Celis continued, "That was the moment when it came to me that this is not just me telling a cool story that will sound good in a podcast, this is an opportunity to reeducate listeners to see violence where they used to see love."

"This is the kind of feminism I have been meaning to do my whole life."
An Epilogue Podcast

In the coming months, audio producer Lisa Bartfai and Nadia Celis will be traveling to Colombia and elsewhere to record Celis's conversations with people touched by Margarita Chica Salas and García Márquez's novel about her life.

Bartfai said when she first heard Celis speak about her book project, she knew it had the potential to be a great spoken story. "It has everything we look for in a podcast," she said. "It has a fantastic narrator, a personal connection, global relevance. It has that true crime that a lot of podcast listeners look for, and also a passionate love story."

The two are partnering with Futuro Studios to help finance and distribute the podcast, which should be available by the end of 2024. The podcast will be bilingual—with two versions recorded in Spanish and English.

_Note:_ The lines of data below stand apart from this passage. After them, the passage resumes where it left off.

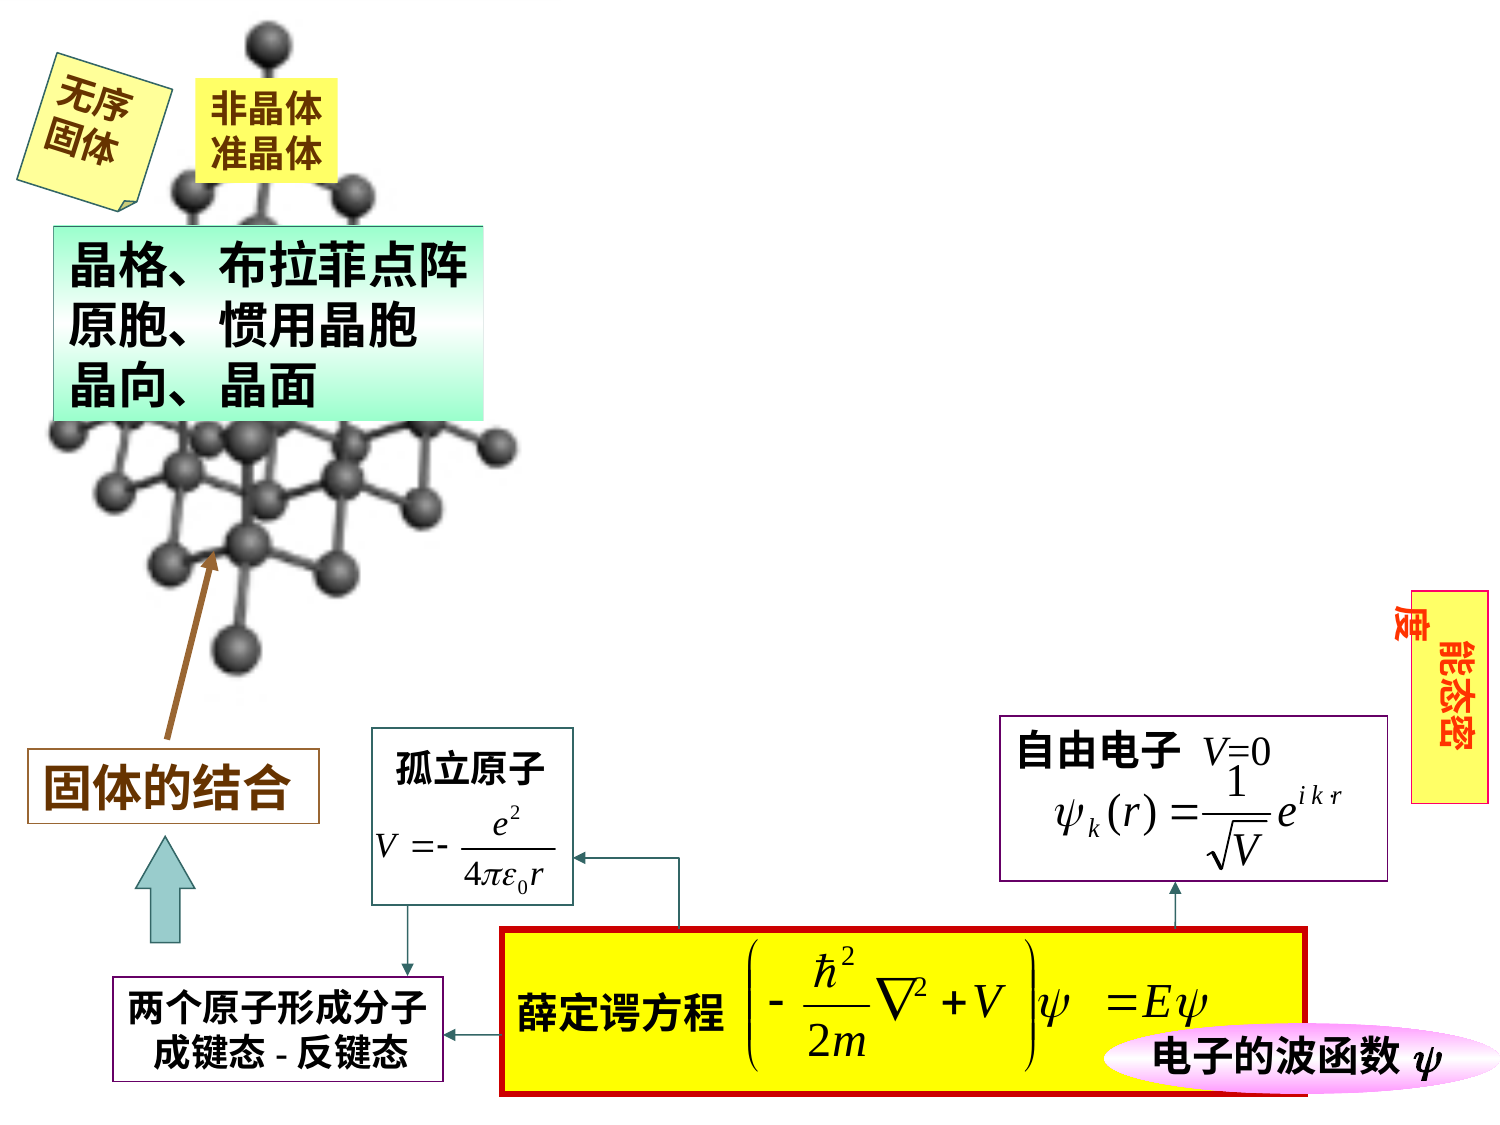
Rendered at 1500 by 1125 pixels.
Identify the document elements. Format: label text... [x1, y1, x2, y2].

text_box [999, 715, 1388, 930]
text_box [501, 928, 1500, 1101]
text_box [111, 904, 503, 1084]
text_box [29, 66, 156, 217]
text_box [24, 550, 323, 943]
picture [0, 0, 561, 726]
text_box 能态密度 [1411, 590, 1489, 804]
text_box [371, 727, 680, 929]
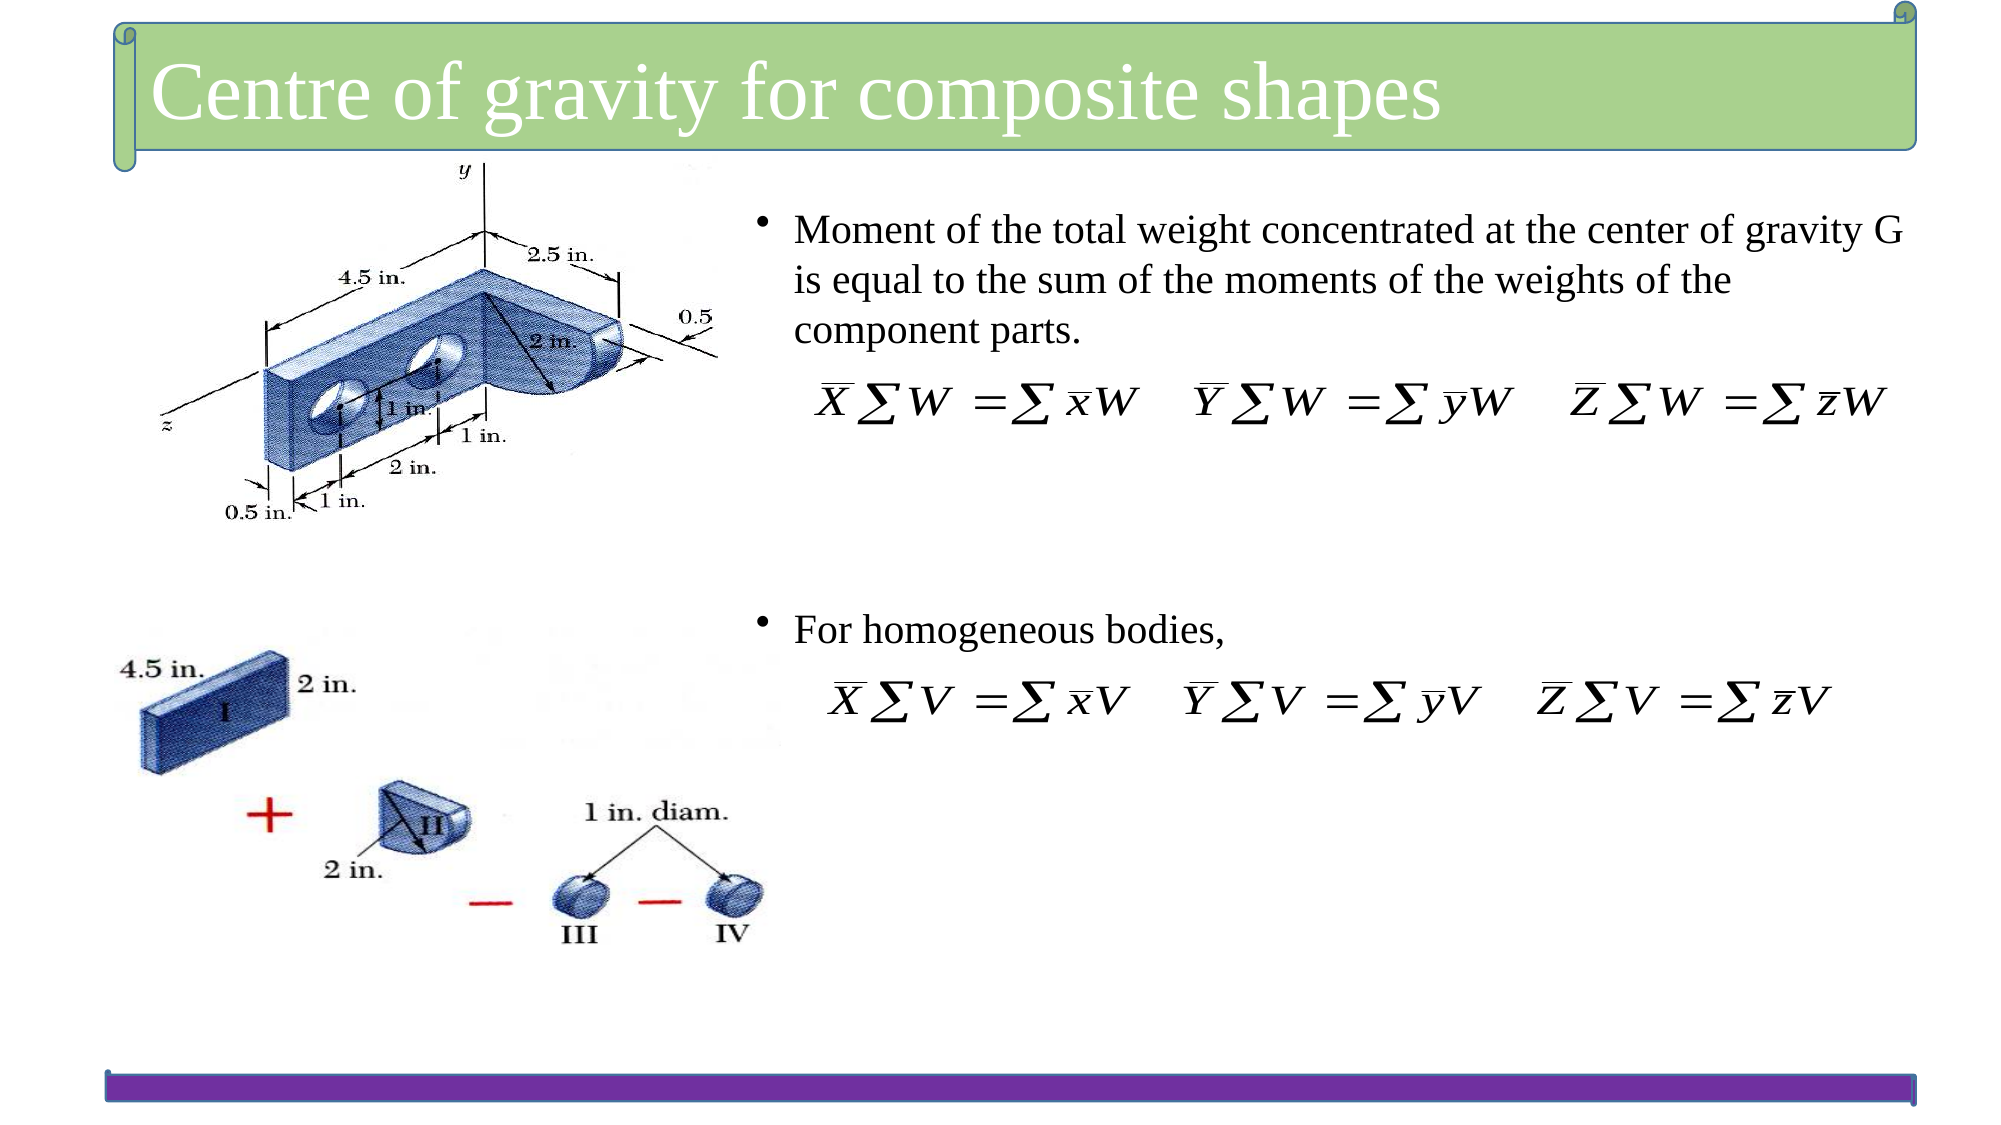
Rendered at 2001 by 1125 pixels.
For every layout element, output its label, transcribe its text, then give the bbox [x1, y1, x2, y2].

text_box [741, 194, 1930, 430]
text_box [104, 1069, 1917, 1107]
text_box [741, 594, 1882, 729]
picture [149, 155, 718, 537]
text_box Centre of gravity for composite shapes [113, 0, 1917, 173]
picture [114, 627, 781, 948]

"[The podcast] will be an extension of the research that led to the book in a number of ways," Celis said. "Some of it is going back to the people who gave their testimony in the first place and some who did not but who have become aware of the project because of the publication of the book."

Additionally, she is looking forward to more deeply exploring themes touched on in the book, "themes like the relationship of love and violence, the sentimental education of women in Latin America and the Latinx community,” but also new insights, such as “the perspective of a migrant woman who is doing research from the US about the Caribbean."

"And," she went on, "the recalibration of my relationship with one of my favorite authors through the lens of the investigator, the feminist researcher, the woman who grows up in tension with her own culture and goes back to it at different times in life, every time with different lenses."